_EXERCISE 1_
In the news text on the London protests, which two forces did Deputy Assistant Commissioner Jane Connors say the Met would work closely with?

The Metropolitan Police said eight officers had been injured.
“A total of 12 arrests were made while policing tonight’s demonstrations across London,” the force tweeted.
“Those arrests were for a variety of offences.
“Eight of our officers were injured. This is unacceptable.
“The policing operation will continue into the evening.”
Earlier, the Met said a dispersal order was in place for “a number of areas” across Westminster, including Parliament Square.
The force tweeted: “Officers are engaging with those in Parliament Square and will be advising them of this order.”
A section 35 dispersal order has been authorised for a number of areas across Westminster. The below map indicates the locations involved.
This includes Parliament Square.
Officers are engaging with those in Parliament Square and will be advising them of this order. pic.twitter.com/kvCem6mvsk
— Metropolitan Police Events (@MetPoliceEvents) November 5, 2021
In a separate tweet, the Met said: “A crowd in Parliament Square have been dangerously lighting fireworks and rockets.
“Some have struck people or exploded near to the crowd, this could cause very serious injury.
“We have moved into the crowd to remove any fireworks and prevent people coming to harm.”
Ahead of the demonstration, the force said its officers would “work closely” with protest groups to “ensure gatherings are safe and disorder is minimised”.
“As a precaution, officers will be equipped with specialist public order uniforms and a number of protective barriers have been set up outside a number of locations in London,” it added.
Deputy Assistant Commissioner Jane Connors said ahead of the protest: “Groups, of course, have the right to protest.
“But, I am particularly concerned that some groups are specifically intending to travel into London to deliberately cause violence and disorder including targeting police officers.
“This will not be tolerated and our policing plan has been developed with this potential risk in mind.
“Our patrols will be highly visible and we will be working closely throughout the operation with the City of London Police and the British Transport Police.”

_EXERCISE 2_
Reproduce every one of the entries below line for line, leaving out the picture markers.

_TASK INPUT_
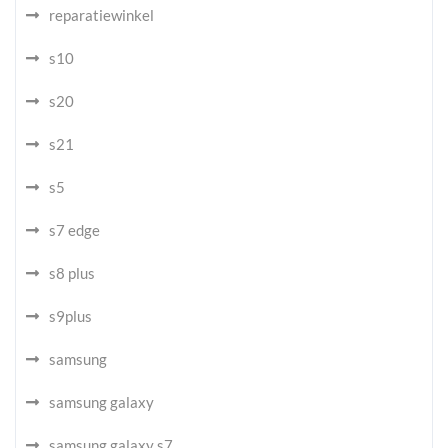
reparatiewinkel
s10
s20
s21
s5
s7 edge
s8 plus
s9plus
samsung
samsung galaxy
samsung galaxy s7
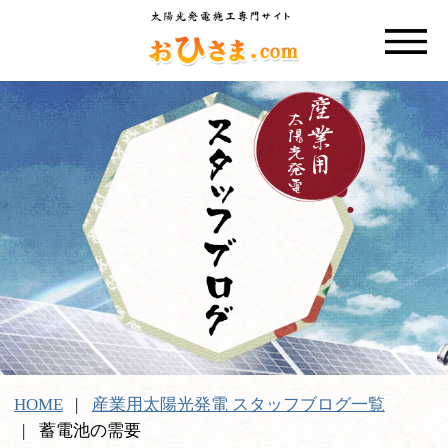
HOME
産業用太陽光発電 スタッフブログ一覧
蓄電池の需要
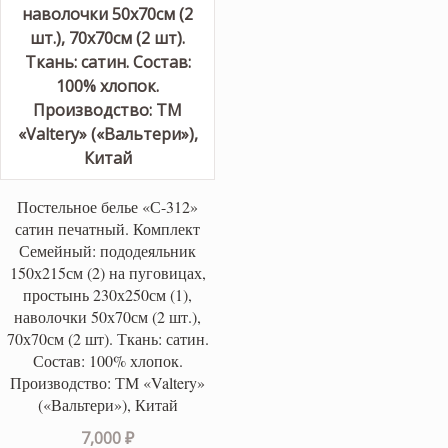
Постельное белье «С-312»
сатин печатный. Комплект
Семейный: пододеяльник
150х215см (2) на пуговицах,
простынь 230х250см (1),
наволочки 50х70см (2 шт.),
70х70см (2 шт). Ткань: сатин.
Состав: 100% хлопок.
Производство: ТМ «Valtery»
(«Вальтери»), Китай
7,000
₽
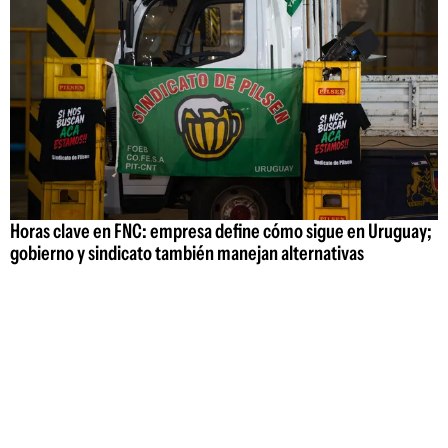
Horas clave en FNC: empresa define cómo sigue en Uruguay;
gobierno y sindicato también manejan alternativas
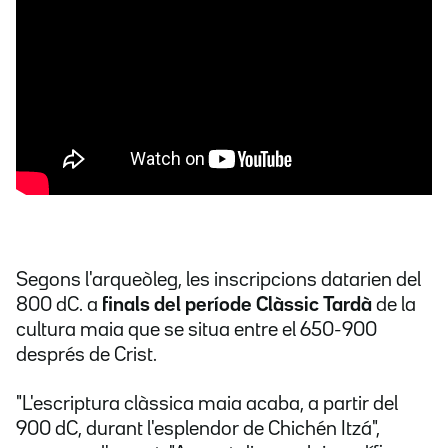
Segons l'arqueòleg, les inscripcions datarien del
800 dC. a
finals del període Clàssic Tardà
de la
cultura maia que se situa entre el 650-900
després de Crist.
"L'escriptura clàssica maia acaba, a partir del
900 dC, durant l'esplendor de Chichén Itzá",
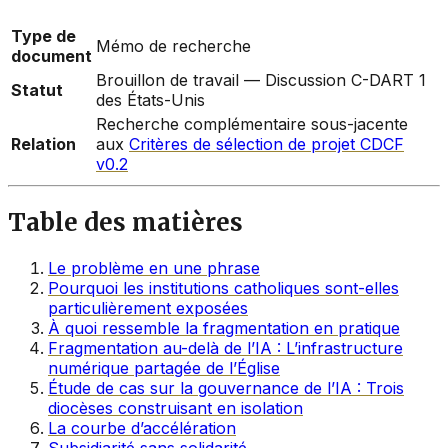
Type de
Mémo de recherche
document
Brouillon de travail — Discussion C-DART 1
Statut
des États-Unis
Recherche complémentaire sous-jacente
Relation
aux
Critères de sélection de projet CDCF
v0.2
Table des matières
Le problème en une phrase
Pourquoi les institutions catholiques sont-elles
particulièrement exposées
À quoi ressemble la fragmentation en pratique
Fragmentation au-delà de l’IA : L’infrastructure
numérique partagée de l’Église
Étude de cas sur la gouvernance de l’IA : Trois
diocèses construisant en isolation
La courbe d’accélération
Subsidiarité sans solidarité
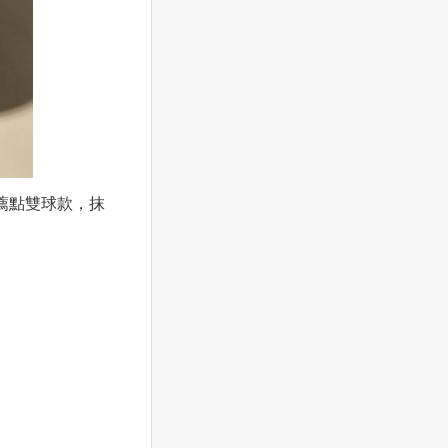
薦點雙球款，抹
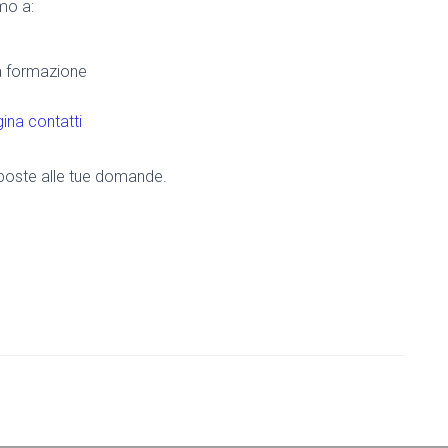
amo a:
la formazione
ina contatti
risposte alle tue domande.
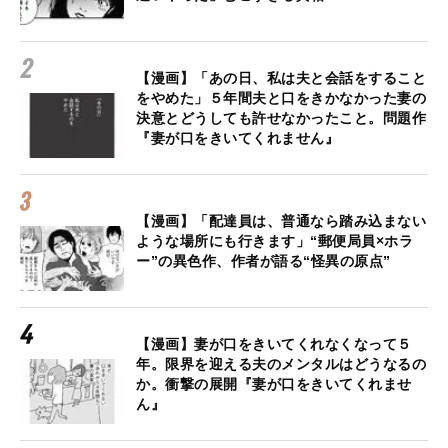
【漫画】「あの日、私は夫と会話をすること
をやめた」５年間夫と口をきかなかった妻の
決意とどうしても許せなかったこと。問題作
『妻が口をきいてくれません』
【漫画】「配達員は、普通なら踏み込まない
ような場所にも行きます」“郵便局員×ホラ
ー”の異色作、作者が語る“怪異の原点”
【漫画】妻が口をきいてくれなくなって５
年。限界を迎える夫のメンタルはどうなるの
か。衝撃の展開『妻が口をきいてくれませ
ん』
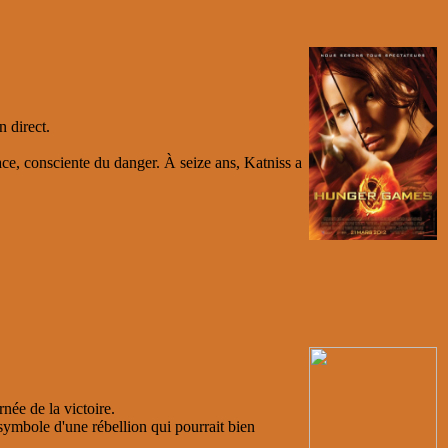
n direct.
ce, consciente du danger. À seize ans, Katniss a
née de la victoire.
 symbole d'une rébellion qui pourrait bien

_RESPONSE BOX 1_
The City of London Police and the British Transport Police.

_RESPONSE BOX 2_
reparatiewinkel
s10
s20
s21
s5
s7 edge
s8 plus
s9plus
samsung
samsung galaxy
samsung galaxy s7
HOME
産業用太陽光発電 スタッフブログ一覧
蓄電池の需要
Постельное белье «С-312»
сатин печатный. Комплект
Семейный: пододеяльник
150х215см (2) на пуговицах,
простынь 230х250см (1),
наволочки 50х70см (2 шт.),
70х70см (2 шт). Ткань: сатин.
Состав: 100% хлопок.
Производство: ТМ «Valtery»
(«Вальтери»), Китай
7,000
₽
Horas clave en FNC: empresa define cómo sigue en Uruguay;
gobierno y sindicato también manejan alternativas
Segons l'arqueòleg, les inscripcions datarien del
800 dC. a
finals del període Clàssic Tardà
de la
cultura maia que se situa entre el 650-900
després de Crist.
"L'escriptura clàssica maia acaba, a partir del
900 dC, durant l'esplendor de Chichén Itzá",
Type de
Mémo de recherche
document
Brouillon de travail — Discussion C-DART 1
Statut
des États-Unis
Recherche complémentaire sous-jacente
Relation
aux
Critères de sélection de projet CDCF
v0.2
Table des matières
Le problème en une phrase
Pourquoi les institutions catholiques sont-elles
particulièrement exposées
À quoi ressemble la fragmentation en pratique
Fragmentation au-delà de l’IA : L’infrastructure
numérique partagée de l’Église
Étude de cas sur la gouvernance de l’IA : Trois
diocèses construisant en isolation
La courbe d’accélération
Subsidiarité sans solidarité
薦點雙球款，抹
amo a:
la formazione
ina contatti
risposte alle tue domande.
【漫画】「あの日、私は夫と会話をすること
をやめた」５年間夫と口をきかなかった妻の
決意とどうしても許せなかったこと。問題作
『妻が口をきいてくれません』
【漫画】「配達員は、普通なら踏み込まない
ような場所にも行きます」“郵便局員×ホラ
ー”の異色作、作者が語る“怪異の原点”
【漫画】妻が口をきいてくれなくなって５
年。限界を迎える夫のメンタルはどうなるの
か。衝撃の展開『妻が口をきいてくれませ
ん』
n direct.
ce, consciente du danger. À seize ans, Katniss a
née de la victoire.
 symbole d'une rébellion qui pourrait bien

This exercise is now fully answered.